Extracted records:
##########
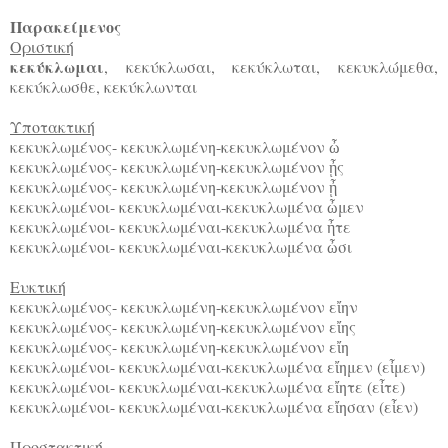
Παρακείμενος
Οριστική
κεκύκλωμαι
, κεκύκλωσαι, κεκύκλωται, κεκυκλώμεθα,
κεκύκλωσθε, κεκύκλωνται
Υποτακτική
κεκυκλωμένος- κεκυκλωμένη-κεκυκλωμένον
ὦ
κεκυκλωμένος- κεκυκλωμένη-κεκυκλωμένον
ς
ᾖ
κεκυκλωμένος- κεκυκλωμένη-κεκυκλωμένον
ᾖ
κεκυκλωμένοι- κεκυκλωμέναι-κεκυκλωμένα
μεν
ὦ
κεκυκλωμένοι- κεκυκλωμέναι-κεκυκλωμένα
τε
ἦ
κεκυκλωμένοι- κεκυκλωμέναι-κεκυκλωμένα
σι
ὦ
Ευκτική
κεκυκλωμένος- κεκυκλωμένη-κεκυκλωμένον ε
ην
ἴ
κεκυκλωμένος- κεκυκλωμένη-κεκυκλωμένον ε
ης
ἴ
κεκυκλωμένος- κεκυκλωμένη-κεκυκλωμένον ε
η
ἴ
κεκυκλωμένοι- κεκυκλωμέναι-κεκυκλωμένα ε
ημεν (ε
μεν)
ἴ
ἶ
κεκυκλωμένοι- κεκυκλωμέναι-κεκυκλωμένα ε
ητε (ε
τε)
ἴ
ἶ
κεκυκλωμένοι- κεκυκλωμέναι-κεκυκλωμένα ε
ησαν (ε
εν)
ἴ
ἶ
Προστακτική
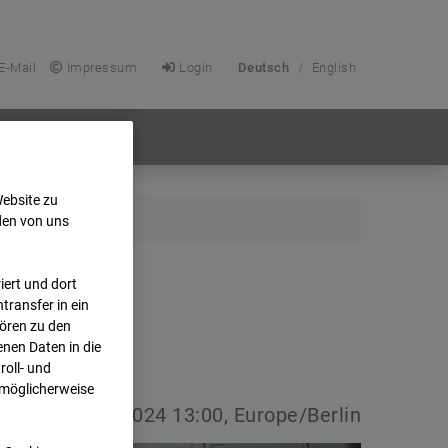
E-Mail
Impressum
Login
Deutsch
/
English
Website zu
den von uns
ert und dort
transfer in ein
hören zu den
nen Daten in die
oll- und
 möglicherweise
vdatum:
01.08.2024 13:00, Europe/Berlin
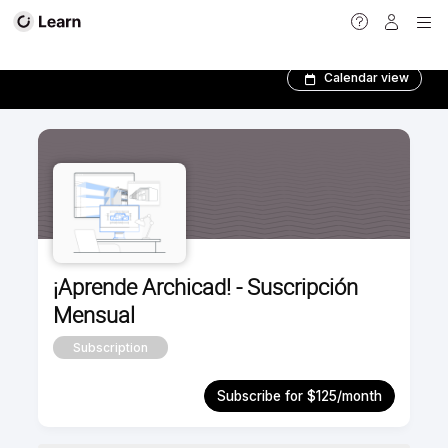
BIM Author Program
Calendar view
¡Aprende Archicad! - Suscripción
Mensual
Subscription
Subscribe for $125/month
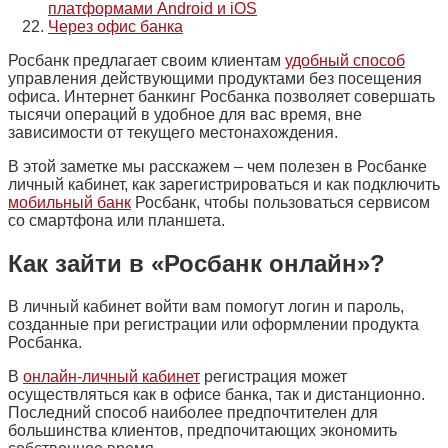
платформами Android и iOS
Через офис банка
Росбанк предлагает своим клиентам
удобный способ
управления действующими продуктами без посещения
офиса. Интернет банкинг Росбанка позволяет совершать
тысячи операций в удобное для вас время, вне
зависимости от текущего местонахождения.
В этой заметке мы расскажем – чем полезен в Росбанке
личный кабинет, как зарегистрироваться и как подключить
мобильный банк
Росбанк, чтобы пользоваться сервисом
со смартфона или планшета.
Как зайти в «Росбанк онлайн»?
В личный кабинет войти вам помогут логин и пароль,
созданные при регистрации или оформлении продукта
Росбанка.
В
онлайн-личный кабинет
регистрация может
осуществляться как в офисе банка, так и дистанционно.
Последний способ наиболее предпочтителен для
большинства клиентов, предпочитающих экономить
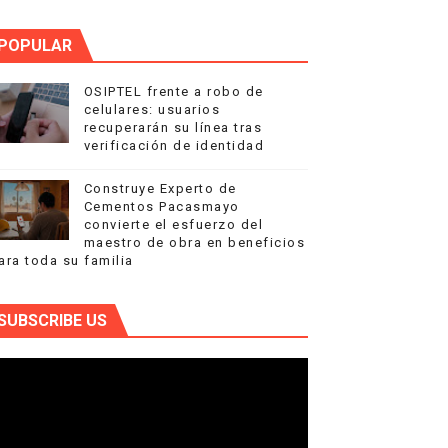
POPULAR
OSIPTEL frente a robo de
celulares: usuarios
recuperarán su línea tras
verificación de identidad
Construye Experto de
Cementos Pacasmayo
convierte el esfuerzo del
maestro de obra en beneficios
ara toda su familia
SUBSCRIBE US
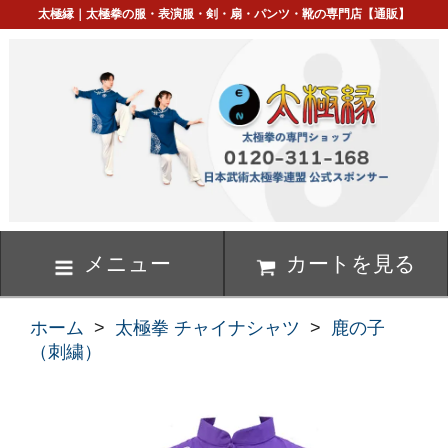
太極縁｜太極拳の服・表演服・剣・扇・パンツ・靴の専門店【通販】
メニュー
カートを見る
ホーム
>
太極拳 チャイナシャツ
>
鹿の子
（刺繍）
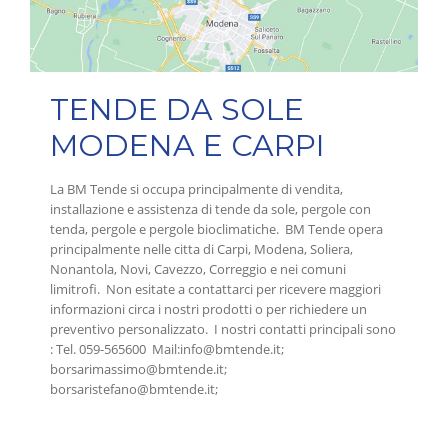
TENDE DA SOLE
MODENA E CARPI
La BM Tende si occupa principalmente di vendita,
installazione e assistenza di tende da sole, pergole con
tenda, pergole e pergole bioclimatiche. BM Tende opera
principalmente nelle citta di Carpi, Modena, Soliera,
Nonantola, Novi, Cavezzo, Correggio e nei comuni
limitrofi. Non esitate a contattarci per ricevere maggiori
informazioni circa i nostri prodotti o per richiedere un
preventivo personalizzato. I nostri contatti principali sono
: Tel. 059-565600 Mail:info@bmtende.it;
borsarimassimo@bmtende.it;
borsaristefano@bmtende.it;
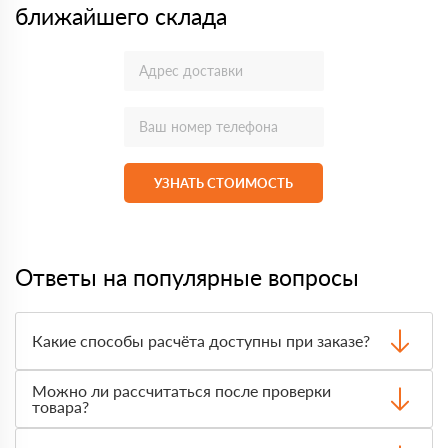
ближайшего склада
УЗНАТЬ СТОИМОСТЬ
Ответы на популярные вопросы
Какие способы расчёта доступны при заказе?
Оплатить материалы можно наличными, картой или по
Можно ли рассчитаться после проверки
счёту. Точный формат оплаты менеджер согласует с
товара?
вами до отгрузки.
Да, для большинства заказов доступна оплата после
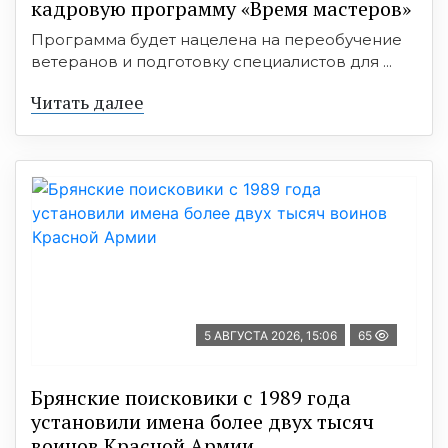
кадровую программу «Время мастеров»
Программа будет нацелена на переобучение
ветеранов и подготовку специалистов для ...
Читать далее
5 АВГУСТА 2026, 15:06
65
Брянские поисковики с 1989 года
установили имена более двух тысяч
воинов Красной Армии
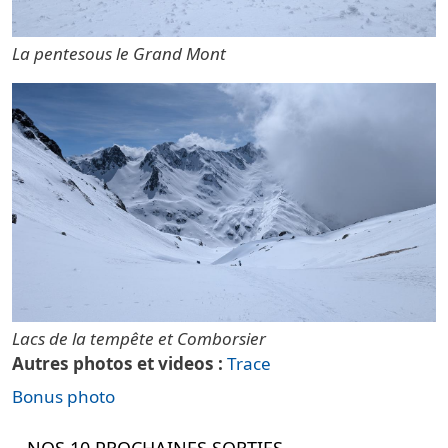
La pentesous le Grand Mont
Lacs de la tempête et Comborsier
Autres photos et videos
Trace
Bonus photo
NOS 10 PROCHAINES SORTIES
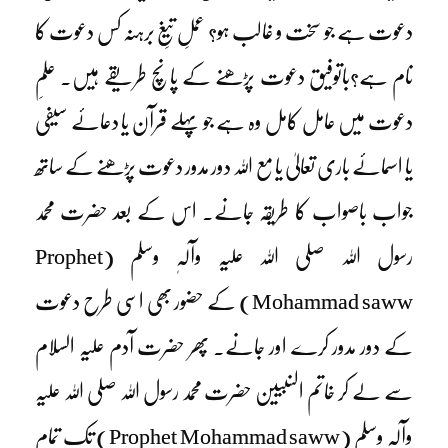
دعوت ہے جو سخت و غالب ہو؟ عملِ تیغِ برہنہ کس دعوت کا
نام ہے؟باتوفیق دعوت پڑھنے کے پانچ طریقے ہیں۔ علمِ
دعوت میں عامل کامل وہ ہے جو پہلے قرآن یا دعائے سیفی
یا اسمائے باری تعالیٰ یا مع اللہ دور مدور دعوت پڑھنے کے ساتھ
جواب باصواب کا طریقہ جانے۔ اس کے بعد حضرت محمد
رسول اللہ صلی اللہ علیہ وآلہٖ وسلم (Prophet
Mohammad saww) کے حضور بھی اسی طرح دعوت
کے دور مدور کرے اور جانے۔ پھر حضرت آدم علیہ السلام
سے لے کر خاتم النبیین حضرت محمد رسول اللہ صلی اللہ علیہ
وآلہٖ وسلم (Prophet Mohammad saww) تک تمام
##########
• **Work to be completed**:
The result should be every entry, word for word, and no pictures.

• **Answer**:
Παρακείμενος
Οριστική
κεκύκλωμαι
, κεκύκλωσαι, κεκύκλωται, κεκυκλώμεθα,
κεκύκλωσθε, κεκύκλωνται
Υποτακτική
κεκυκλωμένος- κεκυκλωμένη-κεκυκλωμένον
ὦ
κεκυκλωμένος- κεκυκλωμένη-κεκυκλωμένον
ς
ᾖ
κεκυκλωμένος- κεκυκλωμένη-κεκυκλωμένον
ᾖ
κεκυκλωμένοι- κεκυκλωμέναι-κεκυκλωμένα
μεν
ὦ
κεκυκλωμένοι- κεκυκλωμέναι-κεκυκλωμένα
τε
ἦ
κεκυκλωμένοι- κεκυκλωμέναι-κεκυκλωμένα
σι
ὦ
Ευκτική
κεκυκλωμένος- κεκυκλωμένη-κεκυκλωμένον ε
ην
ἴ
κεκυκλωμένος- κεκυκλωμένη-κεκυκλωμένον ε
ης
ἴ
κεκυκλωμένος- κεκυκλωμένη-κεκυκλωμένον ε
η
ἴ
κεκυκλωμένοι- κεκυκλωμέναι-κεκυκλωμένα ε
ημεν (ε
μεν)
ἴ
ἶ
κεκυκλωμένοι- κεκυκλωμέναι-κεκυκλωμένα ε
ητε (ε
τε)
ἴ
ἶ
κεκυκλωμένοι- κεκυκλωμέναι-κεκυκλωμένα ε
ησαν (ε
εν)
ἴ
ἶ
Προστακτική
E-Mail
Impressum
Login
Deutsch
/
English
Website zu
den von uns
ert und dort
transfer in ein
hören zu den
nen Daten in die
oll- und
 möglicherweise
vdatum:
01.08.2024 13:00, Europe/Berlin
BIM Author Program
Calendar view
¡Aprende Archicad! - Suscripción
Mensual
Subscription
Subscribe for $125/month
платформами Android и iOS
Через офис банка
Росбанк предлагает своим клиентам
удобный способ
управления действующими продуктами без посещения
офиса. Интернет банкинг Росбанка позволяет совершать
тысячи операций в удобное для вас время, вне
зависимости от текущего местонахождения.
В этой заметке мы расскажем – чем полезен в Росбанке
личный кабинет, как зарегистрироваться и как подключить
мобильный банк
Росбанк, чтобы пользоваться сервисом
со смартфона или планшета.
Как зайти в «Росбанк онлайн»?
В личный кабинет войти вам помогут логин и пароль,
созданные при регистрации или оформлении продукта
Росбанка.
В
онлайн-личный кабинет
регистрация может
осуществляться как в офисе банка, так и дистанционно.
Последний способ наиболее предпочтителен для
большинства клиентов, предпочитающих экономить
POPULAR
OSIPTEL frente a robo de
celulares: usuarios
recuperarán su línea tras
verificación de identidad
Construye Experto de
Cementos Pacasmayo
convierte el esfuerzo del
maestro de obra en beneficios
ara toda su familia
SUBSCRIBE US
太極縁｜太極拳の服・表演服・剣・扇・パンツ・靴の専門店【通販】
メニュー
カートを見る
ホーム
>
太極拳 チャイナシャツ
>
鹿の子
（刺繍）
TENDE DA SOLE
MODENA E CARPI
La BM Tende si occupa principalmente di vendita,
installazione e assistenza di tende da sole, pergole con
tenda, pergole e pergole bioclimatiche. BM Tende opera
principalmente nelle citta di Carpi, Modena, Soliera,
Nonantola, Novi, Cavezzo, Correggio e nei comuni
limitrofi. Non esitate a contattarci per ricevere maggiori
informazioni circa i nostri prodotti o per richiedere un
preventivo personalizzato. I nostri contatti principali sono
: Tel. 059-565600 Mail:info@bmtende.it;
borsarimassimo@bmtende.it;
borsaristefano@bmtende.it;
ближайшего склада
УЗНАТЬ СТОИМОСТЬ
Ответы на популярные вопросы
Какие способы расчёта доступны при заказе?
Оплатить материалы можно наличными, картой или по
Можно ли рассчитаться после проверки
счёту. Точный формат оплаты менеджер согласует с
товара?
вами до отгрузки.
Да, для большинства заказов доступна оплата после
кадровую программу «Время мастеров»
Программа будет нацелена на переобучение
ветеранов и подготовку специалистов для ...
Читать далее
5 АВГУСТА 2026, 15:06
65
Брянские поисковики с 1989 года
установили имена более двух тысяч
воинов Красной Армии
La pentesous le Grand Mont
Lacs de la tempête et Comborsier
Autres photos et videos
Trace
Bonus photo
NOS 10 PROCHAINES SORTIES
دعوت ہے جو سخت و غالب ہو؟ عملِ تیغِ برہنہ کس دعوت کا
نام ہے؟باتوفیق دعوت پڑھنے کے پانچ طریقے ہیں۔ علمِ
دعوت میں عامل کامل وہ ہے جو پہلے قرآن یا دعائے سیفی
یا اسمائے باری تعالیٰ یا مع اللہ دور مدور دعوت پڑھنے کے ساتھ
جواب باصواب کا طریقہ جانے۔ اس کے بعد حضرت محمد
رسول اللہ صلی اللہ علیہ وآلہٖ وسلم (Prophet
Mohammad saww) کے حضور بھی اسی طرح دعوت
کے دور مدور کرے اور جانے۔ پھر حضرت آدم علیہ السلام
سے لے کر خاتم النبیین حضرت محمد رسول اللہ صلی اللہ علیہ
وآلہٖ وسلم (Prophet Mohammad saww) تک تمام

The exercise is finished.